:: SUPPLIED MATERIAL

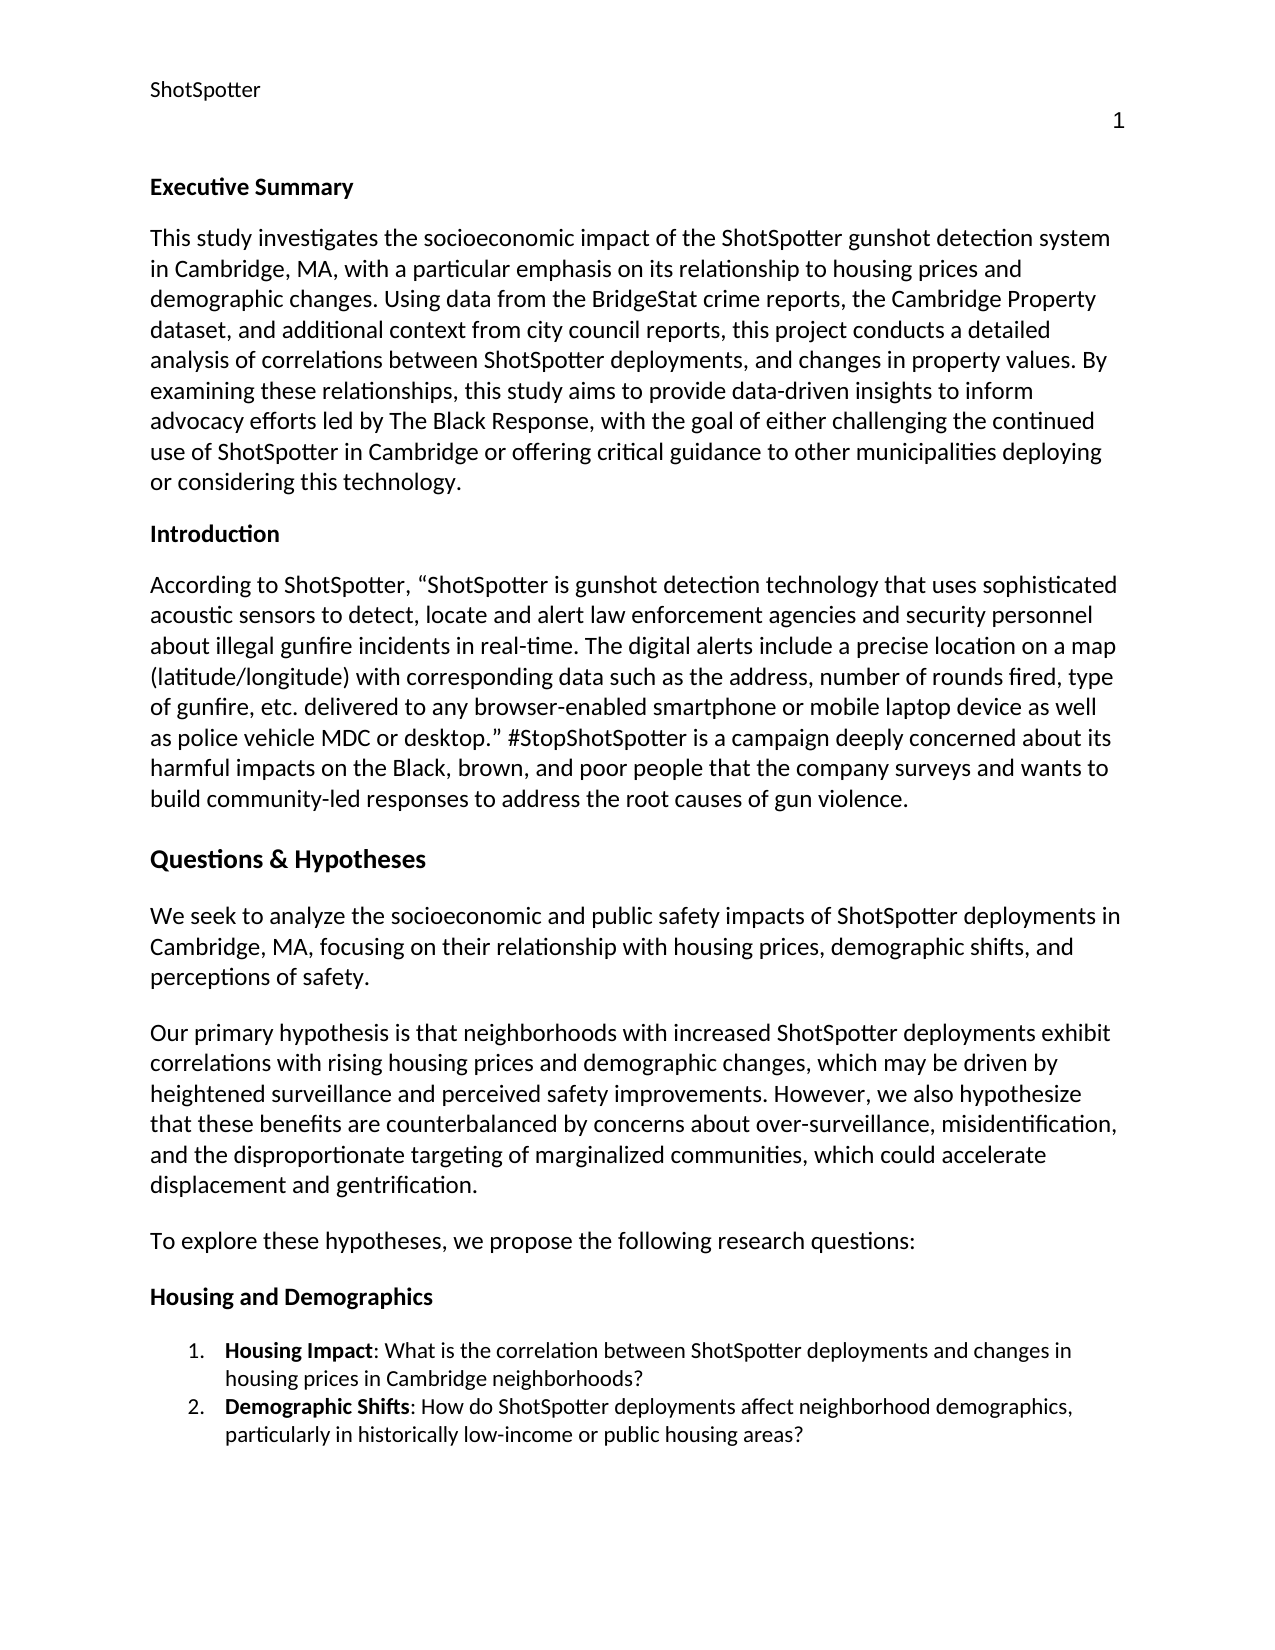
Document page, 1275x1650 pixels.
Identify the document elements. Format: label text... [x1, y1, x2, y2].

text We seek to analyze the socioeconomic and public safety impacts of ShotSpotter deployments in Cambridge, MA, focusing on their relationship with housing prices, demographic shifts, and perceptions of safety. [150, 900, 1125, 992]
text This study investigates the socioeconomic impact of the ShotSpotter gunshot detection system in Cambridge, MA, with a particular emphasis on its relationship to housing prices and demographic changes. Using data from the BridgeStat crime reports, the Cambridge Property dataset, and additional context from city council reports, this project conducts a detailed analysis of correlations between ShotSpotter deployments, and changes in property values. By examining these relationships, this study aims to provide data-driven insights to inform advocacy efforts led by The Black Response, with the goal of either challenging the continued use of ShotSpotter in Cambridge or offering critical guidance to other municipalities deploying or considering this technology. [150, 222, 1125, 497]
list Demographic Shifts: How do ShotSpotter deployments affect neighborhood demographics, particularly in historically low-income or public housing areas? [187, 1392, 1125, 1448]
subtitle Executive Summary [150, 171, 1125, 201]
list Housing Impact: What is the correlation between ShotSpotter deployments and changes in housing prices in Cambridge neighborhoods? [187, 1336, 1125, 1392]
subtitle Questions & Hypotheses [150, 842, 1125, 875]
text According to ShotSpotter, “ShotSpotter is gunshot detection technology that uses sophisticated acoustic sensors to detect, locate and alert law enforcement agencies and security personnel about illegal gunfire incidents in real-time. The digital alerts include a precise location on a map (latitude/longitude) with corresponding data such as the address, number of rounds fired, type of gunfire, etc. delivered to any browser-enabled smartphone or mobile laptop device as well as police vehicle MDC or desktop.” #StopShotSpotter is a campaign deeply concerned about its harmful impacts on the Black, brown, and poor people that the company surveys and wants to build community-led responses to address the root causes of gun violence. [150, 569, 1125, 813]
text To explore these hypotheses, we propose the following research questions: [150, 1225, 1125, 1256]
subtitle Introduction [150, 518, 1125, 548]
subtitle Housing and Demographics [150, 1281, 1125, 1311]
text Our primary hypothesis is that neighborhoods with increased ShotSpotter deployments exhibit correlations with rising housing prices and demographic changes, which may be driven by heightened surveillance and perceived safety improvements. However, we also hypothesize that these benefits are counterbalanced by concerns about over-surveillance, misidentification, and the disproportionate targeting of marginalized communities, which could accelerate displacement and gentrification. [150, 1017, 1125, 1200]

::::

*TASK TO CARRY OUT*
Your answer must be an exact transcription of every entry, minus the pictures.

*OUTPUT OF THE TASK*
Document page, 1275x1650 pixels.
Identify the document elements. Format: label text... [x1, y1, x2, y2].

text We seek to analyze the socioeconomic and public safety impacts of ShotSpotter deployments in Cambridge, MA, focusing on their relationship with housing prices, demographic shifts, and perceptions of safety. [150, 900, 1125, 992]
text This study investigates the socioeconomic impact of the ShotSpotter gunshot detection system in Cambridge, MA, with a particular emphasis on its relationship to housing prices and demographic changes. Using data from the BridgeStat crime reports, the Cambridge Property dataset, and additional context from city council reports, this project conducts a detailed analysis of correlations between ShotSpotter deployments, and changes in property values. By examining these relationships, this study aims to provide data-driven insights to inform advocacy efforts led by The Black Response, with the goal of either challenging the continued use of ShotSpotter in Cambridge or offering critical guidance to other municipalities deploying or considering this technology. [150, 222, 1125, 497]
list Demographic Shifts: How do ShotSpotter deployments affect neighborhood demographics, particularly in historically low-income or public housing areas? [187, 1392, 1125, 1448]
subtitle Executive Summary [150, 171, 1125, 201]
list Housing Impact: What is the correlation between ShotSpotter deployments and changes in housing prices in Cambridge neighborhoods? [187, 1336, 1125, 1392]
subtitle Questions & Hypotheses [150, 842, 1125, 875]
text According to ShotSpotter, “ShotSpotter is gunshot detection technology that uses sophisticated acoustic sensors to detect, locate and alert law enforcement agencies and security personnel about illegal gunfire incidents in real-time. The digital alerts include a precise location on a map (latitude/longitude) with corresponding data such as the address, number of rounds fired, type of gunfire, etc. delivered to any browser-enabled smartphone or mobile laptop device as well as police vehicle MDC or desktop.” #StopShotSpotter is a campaign deeply concerned about its harmful impacts on the Black, brown, and poor people that the company surveys and wants to build community-led responses to address the root causes of gun violence. [150, 569, 1125, 813]
text To explore these hypotheses, we propose the following research questions: [150, 1225, 1125, 1256]
subtitle Introduction [150, 518, 1125, 548]
subtitle Housing and Demographics [150, 1281, 1125, 1311]
text Our primary hypothesis is that neighborhoods with increased ShotSpotter deployments exhibit correlations with rising housing prices and demographic changes, which may be driven by heightened surveillance and perceived safety improvements. However, we also hypothesize that these benefits are counterbalanced by concerns about over-surveillance, misidentification, and the disproportionate targeting of marginalized communities, which could accelerate displacement and gentrification. [150, 1017, 1125, 1200]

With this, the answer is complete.